I go to join her. ‘You OK?’ I ask.
She shakes her head slowly.
‘Your brother?’
‘And Dave. He ain’t visited. That winds me up. He usually comes.’
We stand there in silence. There is no reason to say anything and no reason to move. No reason to breathe or not to breathe. We wait. I remember a Sylvia Plath poem: ‘The hands of the clock still knock without entering.’ I stand by the window looking out, and I am still waiting for that entrance.

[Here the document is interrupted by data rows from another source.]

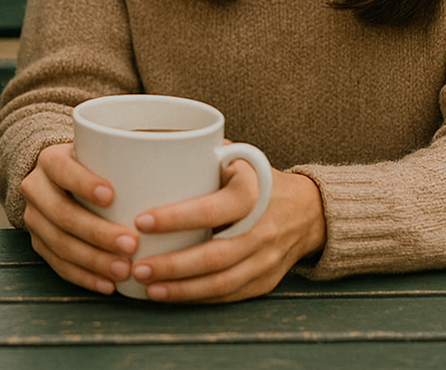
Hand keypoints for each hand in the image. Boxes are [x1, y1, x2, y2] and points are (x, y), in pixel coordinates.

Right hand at [18, 143, 138, 294]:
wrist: (58, 178)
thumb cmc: (94, 164)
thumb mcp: (101, 150)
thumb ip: (126, 152)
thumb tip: (175, 154)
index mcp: (51, 160)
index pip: (63, 170)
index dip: (83, 183)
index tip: (111, 196)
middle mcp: (36, 188)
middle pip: (63, 214)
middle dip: (97, 233)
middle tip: (131, 244)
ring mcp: (34, 218)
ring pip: (60, 243)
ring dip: (94, 260)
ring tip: (124, 270)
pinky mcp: (38, 243)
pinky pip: (58, 265)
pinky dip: (85, 277)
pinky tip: (108, 284)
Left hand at [129, 164, 325, 302]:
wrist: (308, 211)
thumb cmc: (258, 181)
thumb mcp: (239, 159)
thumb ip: (201, 156)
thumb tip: (150, 146)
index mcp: (253, 193)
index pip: (212, 210)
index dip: (176, 218)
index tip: (141, 221)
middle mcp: (263, 229)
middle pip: (215, 256)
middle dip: (172, 265)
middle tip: (138, 266)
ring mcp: (266, 259)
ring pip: (221, 282)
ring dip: (182, 288)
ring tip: (148, 286)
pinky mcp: (266, 281)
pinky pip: (229, 295)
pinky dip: (198, 297)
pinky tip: (172, 294)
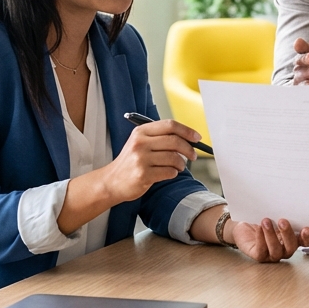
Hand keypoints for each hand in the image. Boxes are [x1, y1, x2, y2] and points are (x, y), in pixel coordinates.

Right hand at [58, 119, 198, 234]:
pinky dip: (173, 173)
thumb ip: (160, 138)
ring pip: (174, 158)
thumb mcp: (140, 143)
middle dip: (189, 149)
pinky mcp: (143, 175)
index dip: (187, 131)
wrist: (111, 182)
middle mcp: (140, 143)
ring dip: (181, 164)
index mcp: (141, 132)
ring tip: (178, 167)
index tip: (197, 138)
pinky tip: (168, 174)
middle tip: (193, 155)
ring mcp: (141, 159)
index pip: (170, 125)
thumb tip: (189, 137)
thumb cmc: (131, 162)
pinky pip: (169, 172)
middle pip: (175, 141)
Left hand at [231, 217, 308, 262]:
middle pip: (291, 247)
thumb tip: (289, 201)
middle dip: (288, 234)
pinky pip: (261, 250)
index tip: (306, 228)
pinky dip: (261, 239)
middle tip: (283, 221)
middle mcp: (285, 249)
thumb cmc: (263, 220)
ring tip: (266, 221)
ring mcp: (272, 254)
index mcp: (293, 239)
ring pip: (276, 250)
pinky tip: (259, 228)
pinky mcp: (259, 256)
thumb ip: (284, 212)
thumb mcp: (275, 215)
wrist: (245, 228)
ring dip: (272, 236)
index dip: (307, 237)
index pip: (305, 242)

Then Mandy asks: ‘What about your bloke? He ain’t visited either. The mystery man.’
‘He’s not a mystery man. I’ve been with him ten years.’
‘He ain’t visited.’
‘I’m not expecting to see him again.’
‘There you go, giving up again.’
A key turns in the lock and a nurse in blue uniform appears with a clipboard in her hand. Through the open door we can hear voices singing Stand by Me from the cells further down the corridor.
The nurse consults her list. ‘Jenkins. Doctor wants to see you.’